** SOURCE MATERIAL follows **

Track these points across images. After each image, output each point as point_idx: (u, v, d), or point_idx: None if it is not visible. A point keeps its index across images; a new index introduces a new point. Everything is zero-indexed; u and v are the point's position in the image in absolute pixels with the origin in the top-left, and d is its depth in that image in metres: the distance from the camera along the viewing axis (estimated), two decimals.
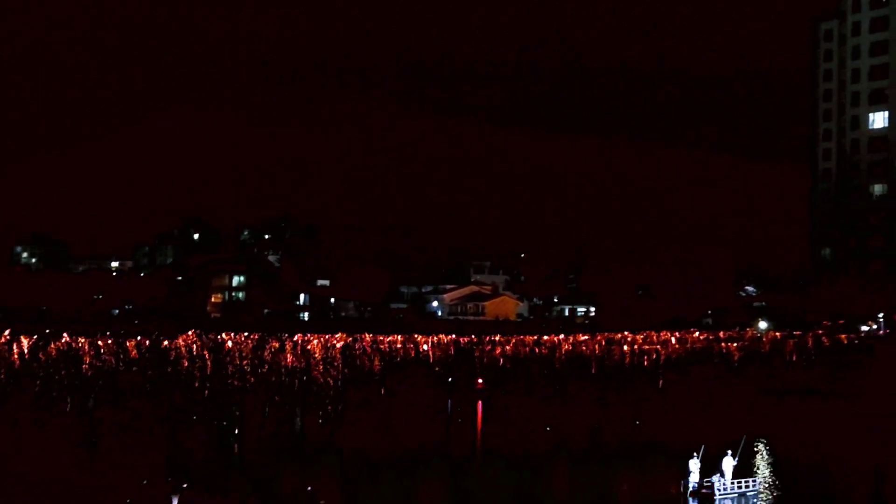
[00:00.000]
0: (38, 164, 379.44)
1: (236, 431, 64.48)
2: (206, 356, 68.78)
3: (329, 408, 70.30)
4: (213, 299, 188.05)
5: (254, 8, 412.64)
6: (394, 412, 74.10)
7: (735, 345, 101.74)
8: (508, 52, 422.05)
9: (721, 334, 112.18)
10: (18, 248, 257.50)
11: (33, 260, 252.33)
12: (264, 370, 68.88)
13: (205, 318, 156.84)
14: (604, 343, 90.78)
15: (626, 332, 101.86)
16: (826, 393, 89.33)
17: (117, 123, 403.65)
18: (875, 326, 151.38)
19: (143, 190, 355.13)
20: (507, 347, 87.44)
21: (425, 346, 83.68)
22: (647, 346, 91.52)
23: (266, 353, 70.24)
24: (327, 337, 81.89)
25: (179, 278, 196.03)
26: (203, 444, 60.81)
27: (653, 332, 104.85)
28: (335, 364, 71.22)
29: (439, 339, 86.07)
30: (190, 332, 74.25)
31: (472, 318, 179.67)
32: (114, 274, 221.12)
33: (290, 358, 69.83)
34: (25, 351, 66.07)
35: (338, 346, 75.59)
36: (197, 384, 67.84)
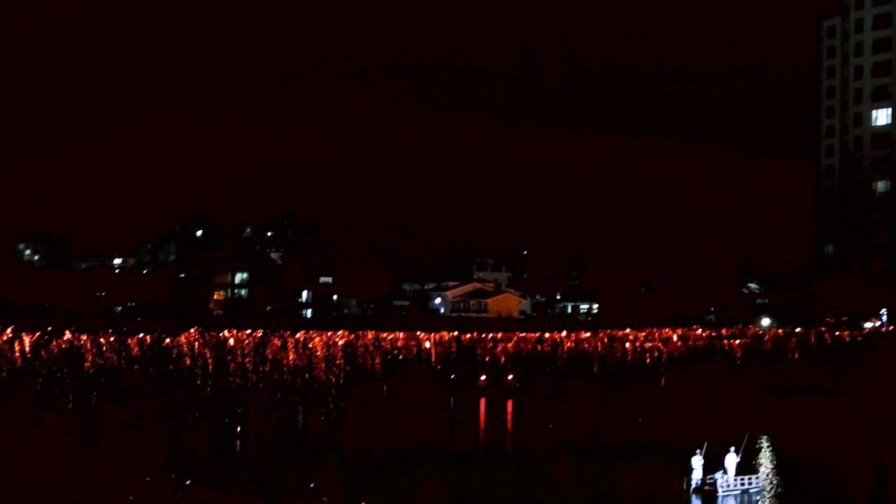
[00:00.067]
0: (40, 162, 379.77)
1: (238, 429, 64.48)
2: (208, 354, 68.76)
3: (331, 405, 70.34)
4: (215, 296, 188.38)
5: (254, 8, 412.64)
6: (396, 409, 74.14)
7: (737, 342, 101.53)
8: (508, 52, 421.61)
9: (723, 331, 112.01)
10: (21, 246, 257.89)
11: (36, 258, 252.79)
12: (266, 368, 68.87)
13: (207, 316, 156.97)
14: (606, 340, 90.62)
15: (628, 330, 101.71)
16: (828, 390, 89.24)
17: (118, 123, 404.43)
18: (878, 323, 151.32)
19: (145, 188, 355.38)
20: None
21: (427, 344, 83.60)
22: (648, 344, 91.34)
23: (268, 351, 70.23)
24: (329, 334, 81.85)
25: (182, 275, 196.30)
26: (205, 442, 60.84)
27: (655, 329, 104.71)
28: (337, 362, 71.21)
29: (440, 336, 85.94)
30: (192, 330, 74.11)
31: (474, 315, 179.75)
32: (116, 271, 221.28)
33: (292, 356, 69.75)
34: (27, 349, 66.09)
35: (340, 343, 75.54)
36: (199, 382, 67.89)
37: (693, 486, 46.39)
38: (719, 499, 45.63)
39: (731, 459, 47.22)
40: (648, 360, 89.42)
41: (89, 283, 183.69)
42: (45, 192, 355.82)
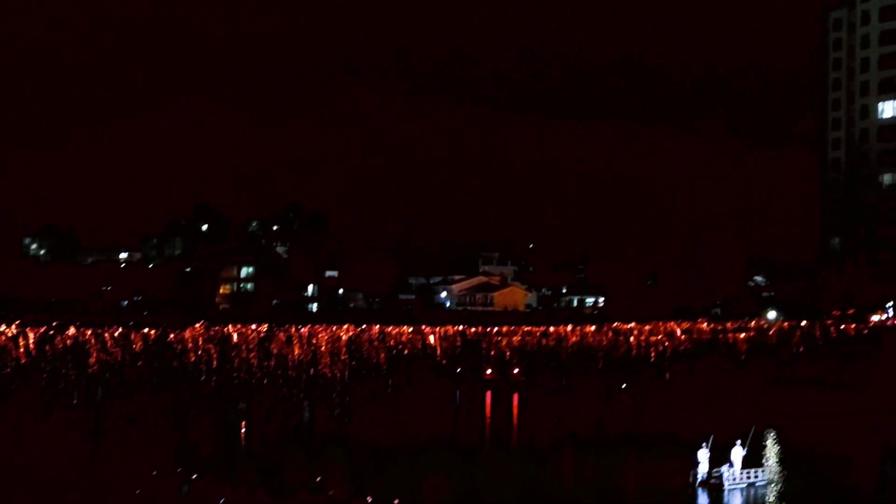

** End of SOURCE MATERIAL **

EXERCISE: The copy you produce must match the entries above exactly, except that it has no pictures.

SOLUTION:
Track these points across images. After each image, output each point as point_idx: (u, v, d), or point_idx: None if it is not visible. A point keeps its index across images; a new index introduces a new point. Everything is zero-indexed; u and v are the point's position in the image in absolute pixels with the origin in the top-left, and d is its depth in that image in metres: the distance from the camera along the viewing axis (estimated), two decimals.
[00:00.000]
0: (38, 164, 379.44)
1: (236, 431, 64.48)
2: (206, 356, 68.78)
3: (329, 408, 70.30)
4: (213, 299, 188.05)
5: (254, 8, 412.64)
6: (394, 412, 74.10)
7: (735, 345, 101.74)
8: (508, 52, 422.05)
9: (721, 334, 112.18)
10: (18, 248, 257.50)
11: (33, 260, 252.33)
12: (264, 370, 68.88)
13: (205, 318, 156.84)
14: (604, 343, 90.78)
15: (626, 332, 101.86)
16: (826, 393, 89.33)
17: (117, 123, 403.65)
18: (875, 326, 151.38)
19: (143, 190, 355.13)
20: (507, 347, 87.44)
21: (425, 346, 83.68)
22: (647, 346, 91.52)
23: (266, 353, 70.24)
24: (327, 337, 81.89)
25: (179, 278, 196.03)
26: (203, 444, 60.81)
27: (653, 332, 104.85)
28: (335, 364, 71.22)
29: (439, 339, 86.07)
30: (190, 332, 74.25)
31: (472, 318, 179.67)
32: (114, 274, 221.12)
33: (290, 358, 69.83)
34: (25, 351, 66.07)
35: (338, 346, 75.59)
36: (197, 384, 67.84)
[00:00.067]
0: (40, 162, 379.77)
1: (238, 429, 64.48)
2: (208, 354, 68.76)
3: (331, 405, 70.34)
4: (215, 296, 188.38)
5: (254, 8, 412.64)
6: (396, 409, 74.14)
7: (737, 342, 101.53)
8: (508, 52, 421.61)
9: (723, 331, 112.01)
10: (21, 246, 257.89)
11: (36, 258, 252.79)
12: (266, 368, 68.87)
13: (207, 316, 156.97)
14: (606, 340, 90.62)
15: (628, 330, 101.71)
16: (828, 390, 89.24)
17: (118, 123, 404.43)
18: (878, 323, 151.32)
19: (145, 188, 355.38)
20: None
21: (427, 344, 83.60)
22: (648, 344, 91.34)
23: (268, 351, 70.23)
24: (329, 334, 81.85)
25: (182, 275, 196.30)
26: (205, 442, 60.84)
27: (655, 329, 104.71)
28: (337, 362, 71.21)
29: (440, 336, 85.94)
30: (192, 330, 74.11)
31: (474, 315, 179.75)
32: (116, 271, 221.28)
33: (292, 356, 69.75)
34: (27, 349, 66.09)
35: (340, 343, 75.54)
36: (199, 382, 67.89)
37: (693, 486, 46.39)
38: (719, 499, 45.63)
39: (731, 459, 47.22)
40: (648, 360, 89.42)
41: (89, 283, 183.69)
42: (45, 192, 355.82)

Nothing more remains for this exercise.